2. Let your SSD get some air
SSD consumes very little energy and overheats rarely. If your SSD is warming up at an unusual rate, consider checking if it’s getting good airflow. If your SSD does not have access to proper airflow, consider fixing it.
Many SSD comes in an enclosure, make sure the enclosure takes heat away from the SSD rather than heating it.
3. Malware causing overheating?
If your task manager shows no processes running and you see full disk usage, malware might be troubling you in disguise. Certain malware programs are known for taking up disk space by running programs in the background. You should be wary of viruses and malware. Use antivirus software to inspect on malware and virus attacks.

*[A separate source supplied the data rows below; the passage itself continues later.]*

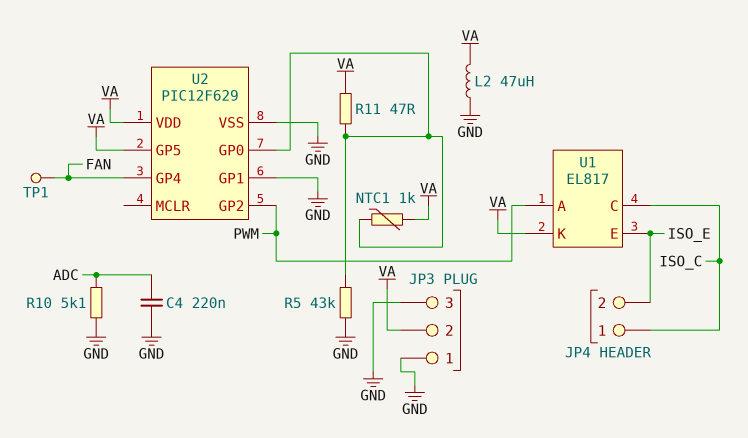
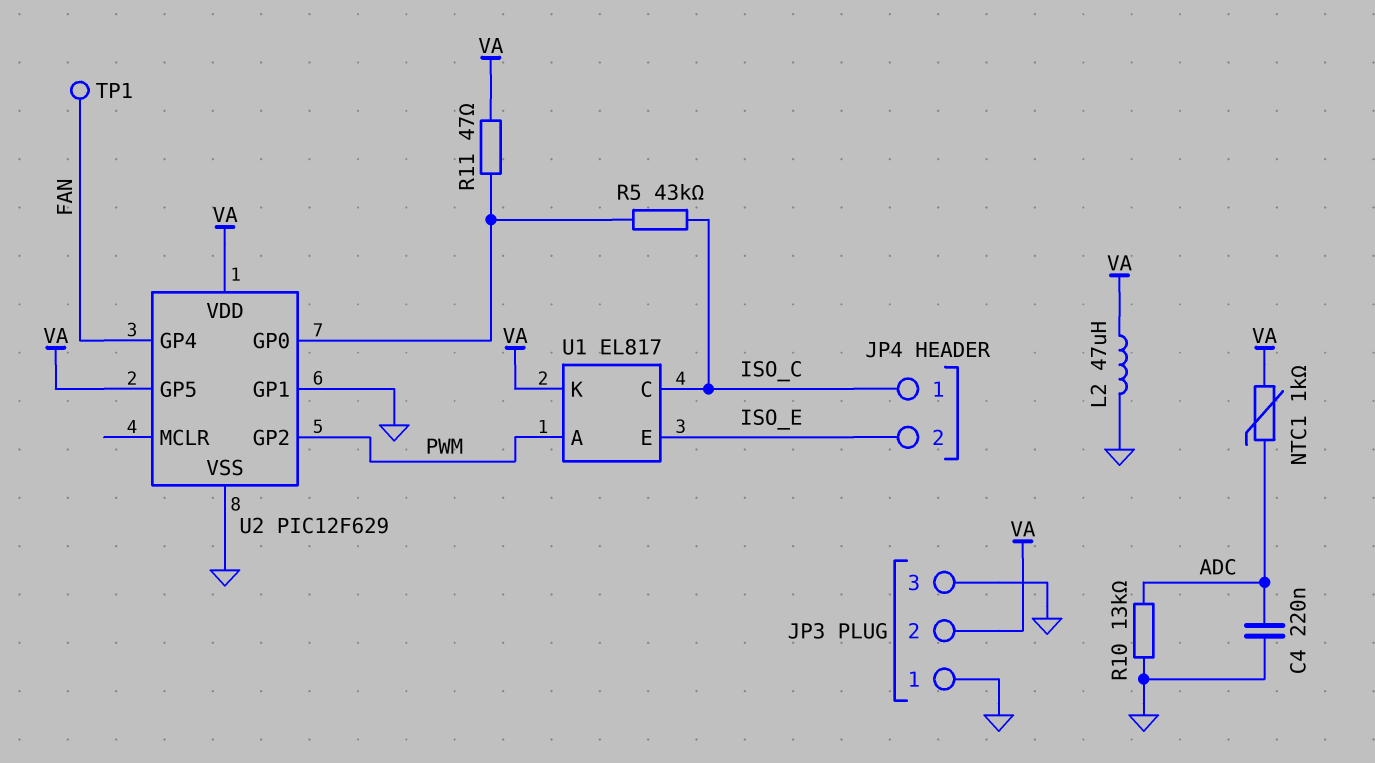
NTC1: 1k (U2/GP0, VA) -> 1k (ADC, VA)
R5: 43k (GND, U2/GP0) -> 43k (ISO_C, U2/GP0)
R10: 5.1k (ADC, GND) -> 13k (ADC, GND)

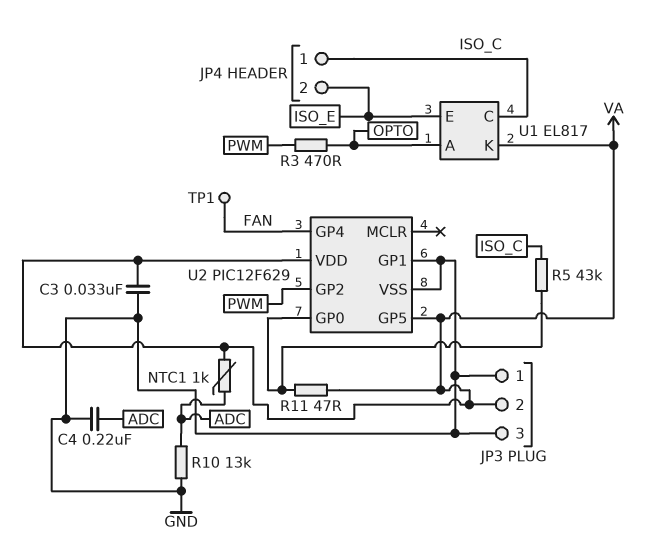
C3: none -> 33nF (GND, VA)
L2: 47uH (GND, VA) -> none
R3: none -> 470 (OPTO, PWM)
U1 pin A: PWM -> OPTO

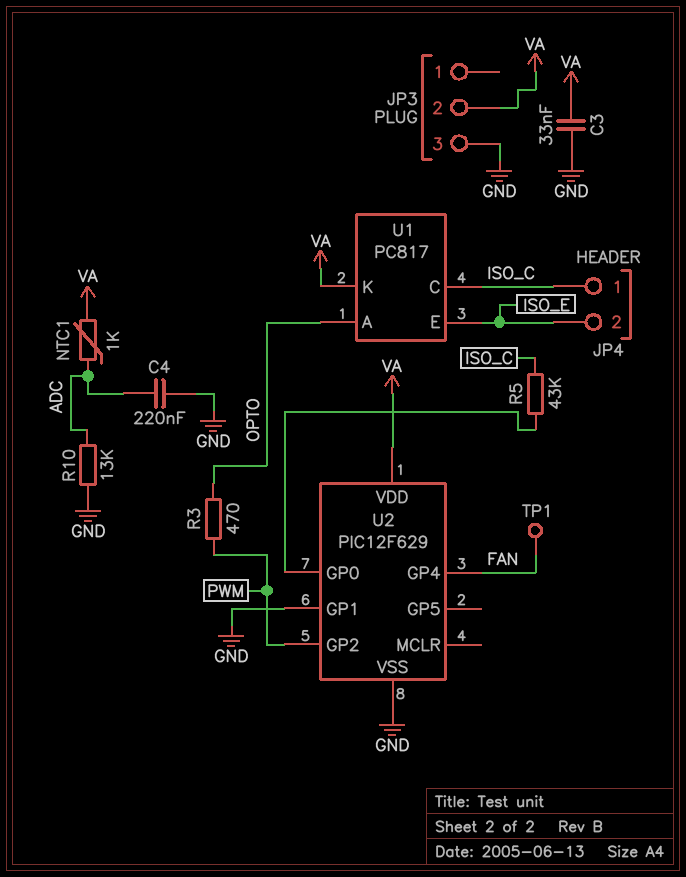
JP3 pin 1: GND -> none
R11: 47 (U2/GP0, VA) -> none
U1: EL817 -> PC817
U2 pin GP5: VA -> none

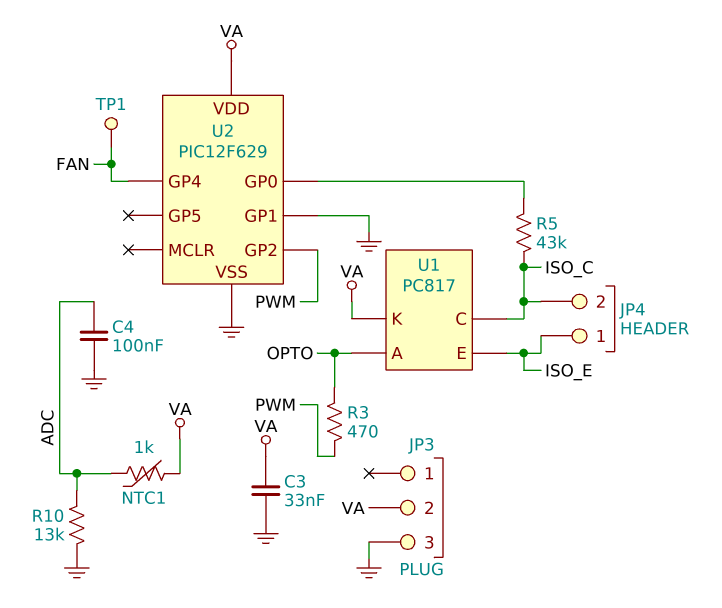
C4: 220nF (ADC, GND) -> 100nF (ADC, GND)
JP4 pin 1: ISO_C -> ISO_E
JP4 pin 2: ISO_E -> ISO_C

4. Anything else causing SSD to heat up?
Most models of SSDs run cool but it may get heated up by nearby components.
If you are on a PC or desktop, keep an eye on if the CPU is overheating. You might want to install a fan or a heatsink if your CPU is overheating.
Put your SSD in a place where it does not catches heat from the components that usually overheats.

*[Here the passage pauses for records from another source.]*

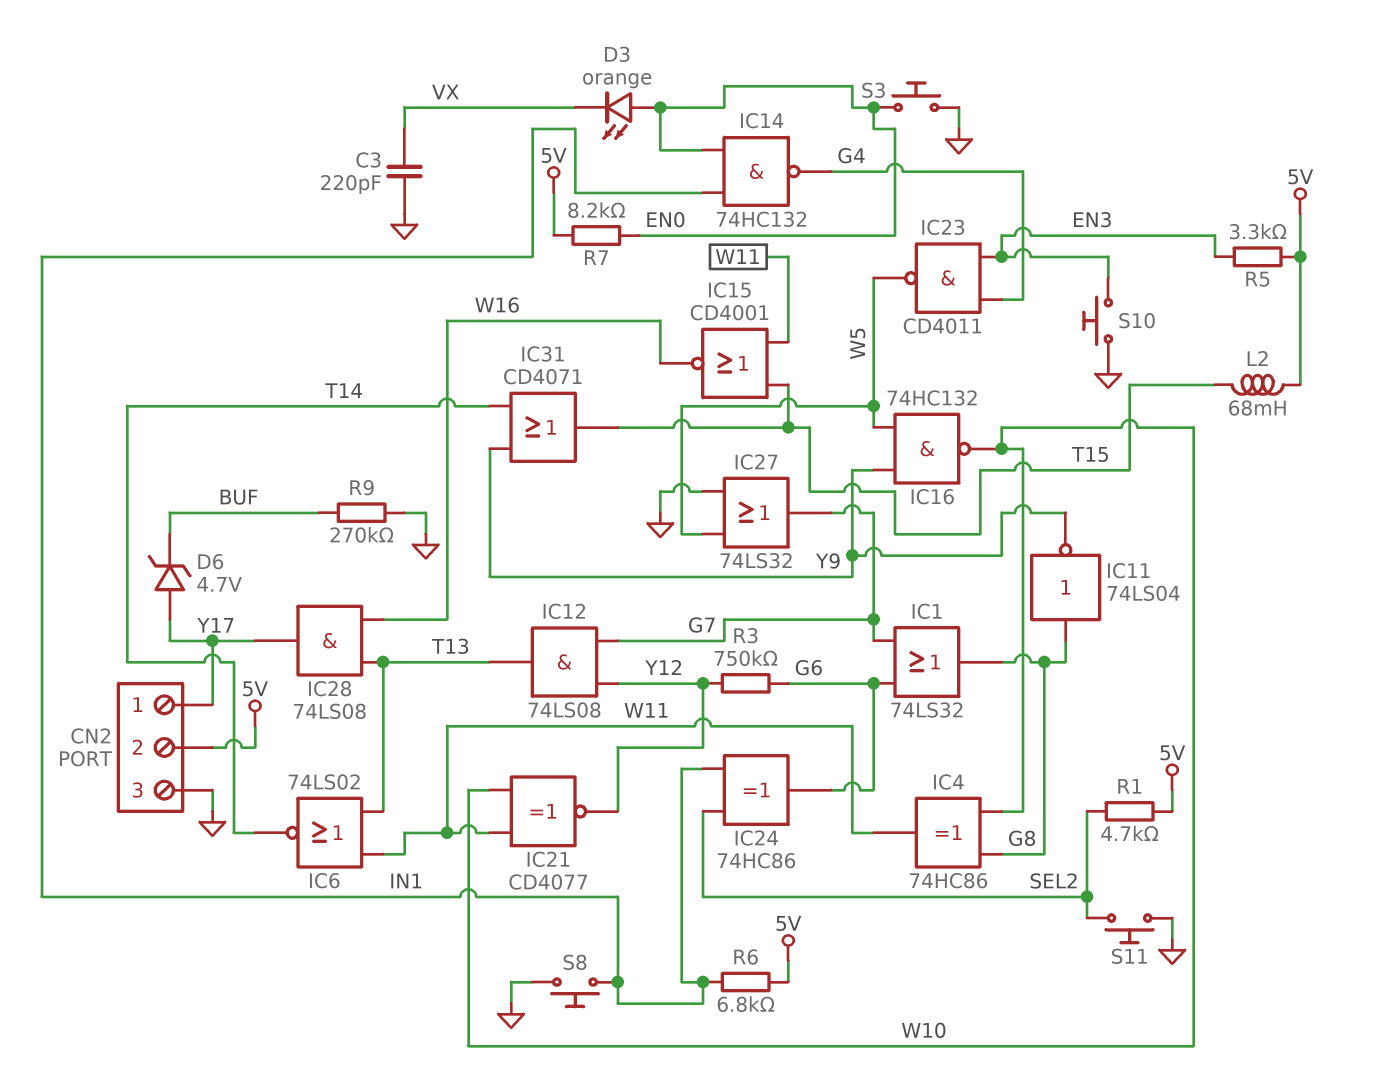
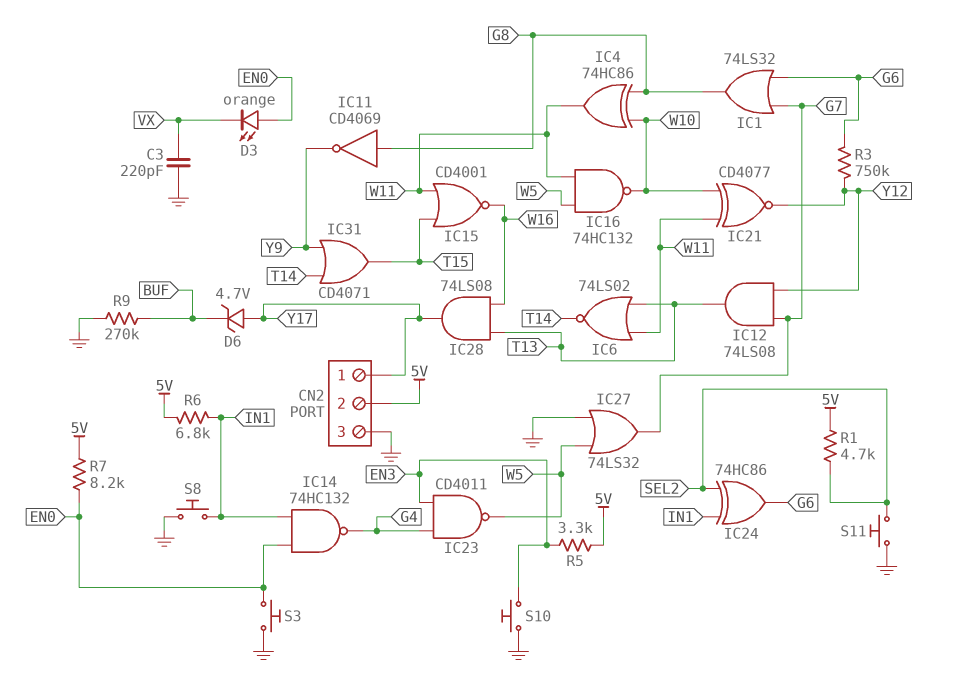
IC11: NOT 74LS04 (in G8, out Y9) -> NOT CD4069 (in G8, out Y9)
IC16: NAND 74HC132 (in W5, in Y9, out W10) -> NAND 74HC132 (in W5, in W11, out W10)
L2: 68mH (5V, T15) -> none

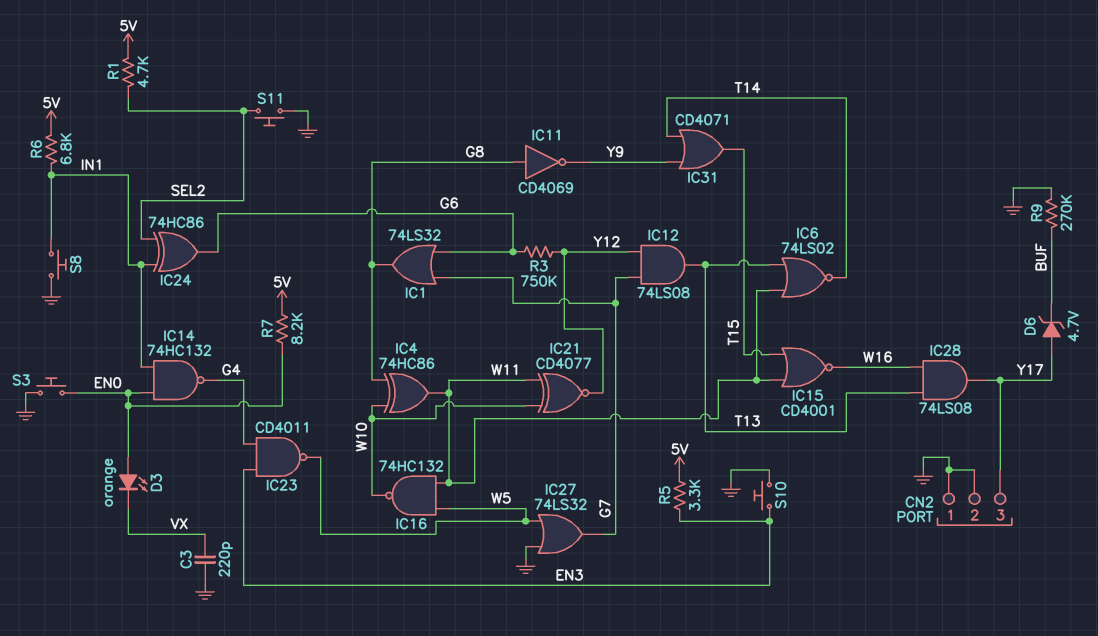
CN2 pin 1: Y17 -> GND
CN2 pin 2: 5V -> GND
CN2 pin 3: GND -> Y17

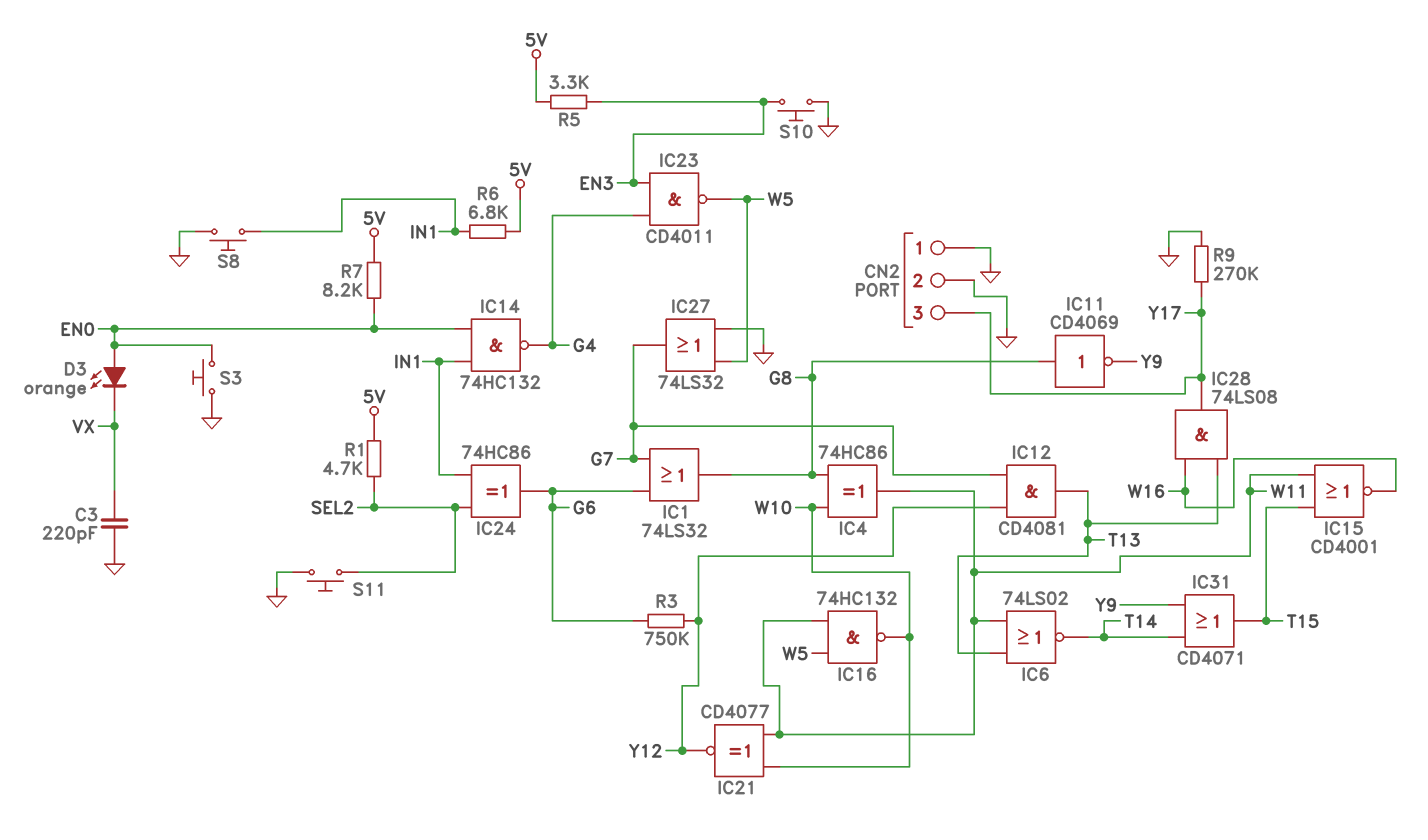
D6: zener 4.7V (A Y17, K BUF) -> none
IC12: AND 74LS08 (in G7, in Y12, out T13) -> AND CD4081 (in G7, in Y12, out T13)
R9: 270k (BUF, GND) -> 270k (GND, Y17)

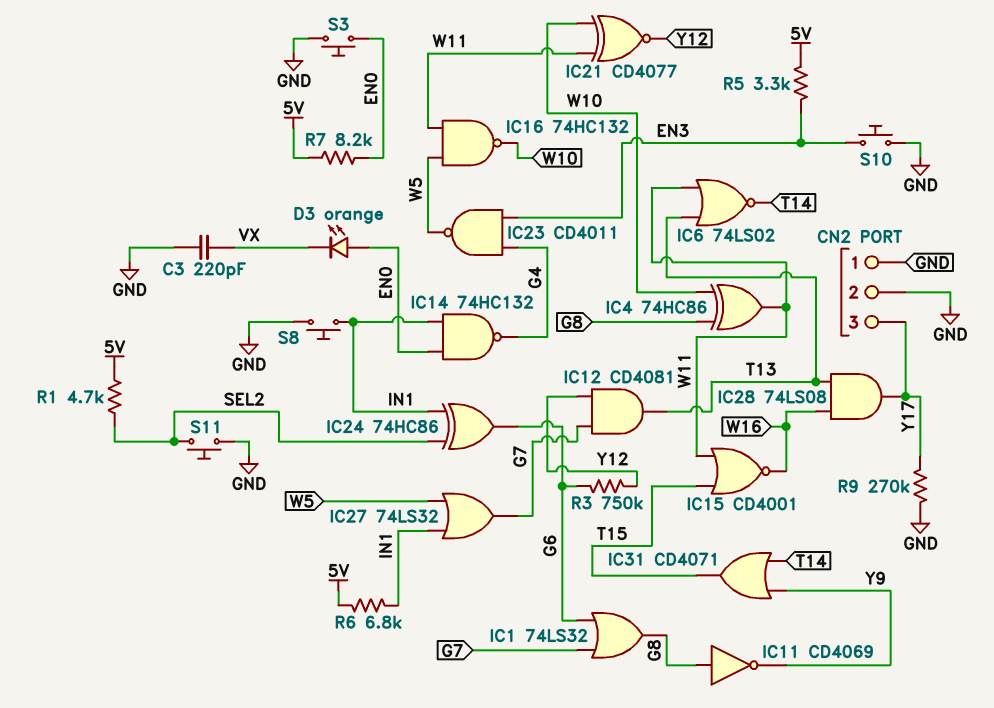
IC27: OR 74LS32 (in GND, in W5, out G7) -> OR 74LS32 (in IN1, in W5, out G7)

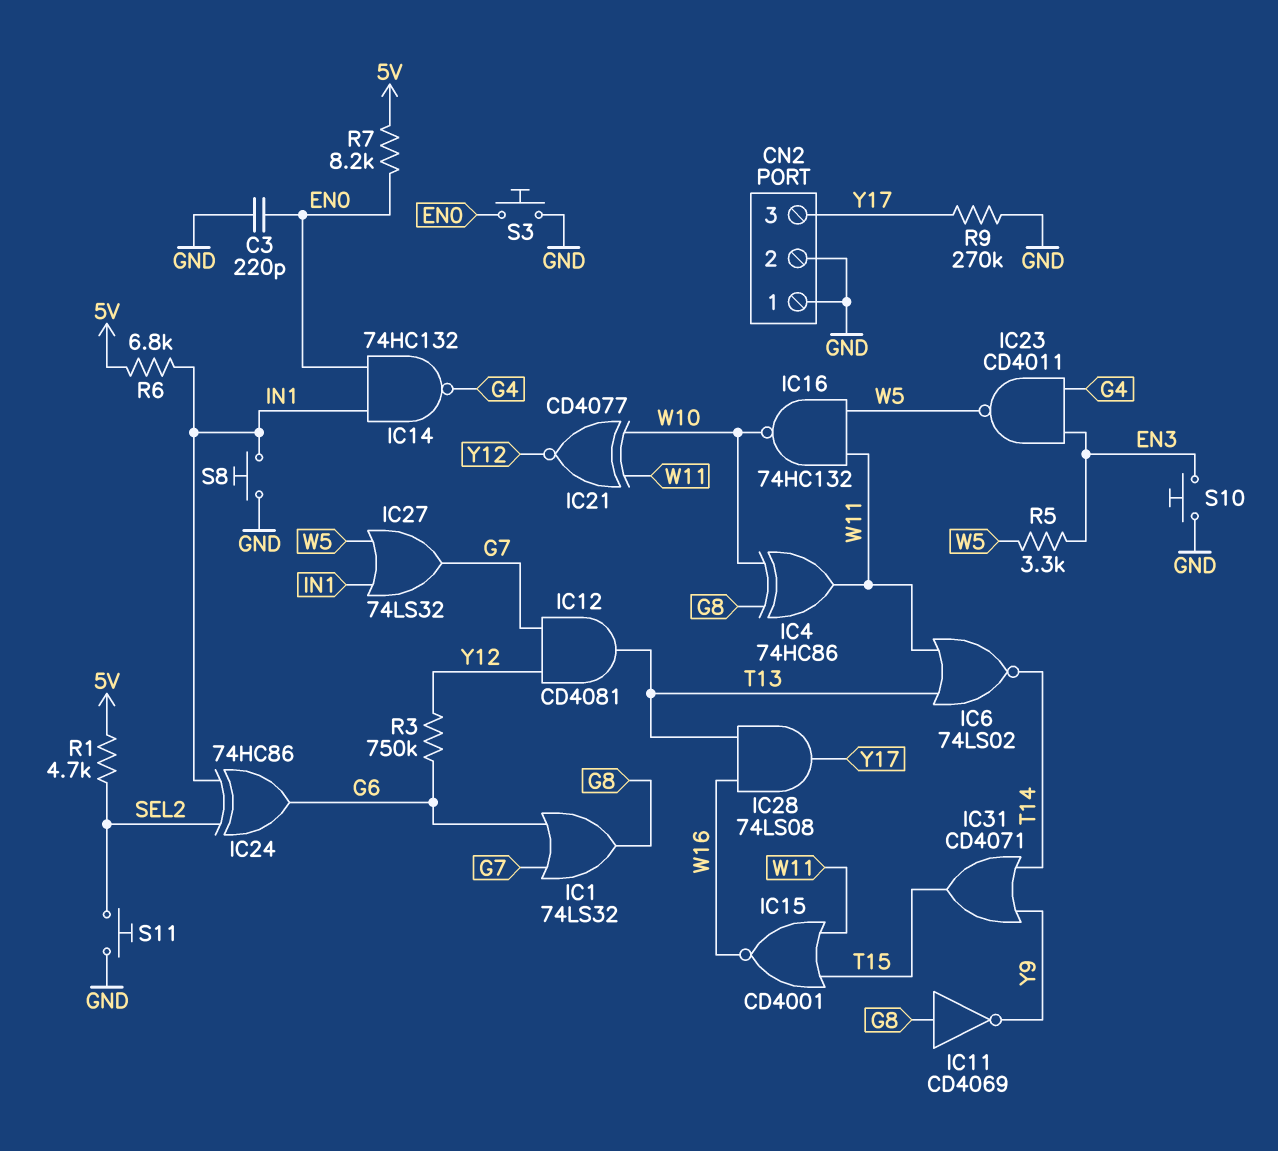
C3: 220pF (GND, VX) -> 220pF (EN0, GND)
D3: LED orange (A EN0, K VX) -> none
R5: 3.3k (5V, EN3) -> 3.3k (EN3, W5)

Inside a laptop, if your SSD is getting heated by nearby components then you can’t do much about it. One solution could be getting your laptop checked and fixing the overheating issues of other components.
Few SSDs known for overheating
There are some models of solid-state drives that are popular for causing the overheating issue. If you have M.2 then it might be the reason for overheating. And mSATA SSDs are also not that good at keeping cool.
You may want to upgrade to a new SSD if overheating troubles you. Another solution could be ensuring good airflow and maybe using something like thermal pads to extract heat.
At How much Temperature my SSD will burn out?
Any Solid State Electronics will start to break down once they reach the fry temperature i.e. 120 Degrees. So, even if your Hardware monitoring is showing the temperature above 80 Degree, it is surely a warning sign. At that time, you will have to do something to fix it up.
In my suggestions, it will be good to get in touch with a professional and seek help to get rid of this issue.
The Final Fix?
There could be various reasons for an SSD to overheat. Heavy workload, lack of sufficient airflow, heat from nearby components, some not so good SSDs, etc are the common causes of SSD overheating.
If you have tried common fixes and your SSD still overheats, you may seek help from an expert. Most SSDs come with a warranty, consider reaching out to the manufacturer for some assistance. There is always a chance that your SSD is faulty.
Thanks for reading and hope it helps.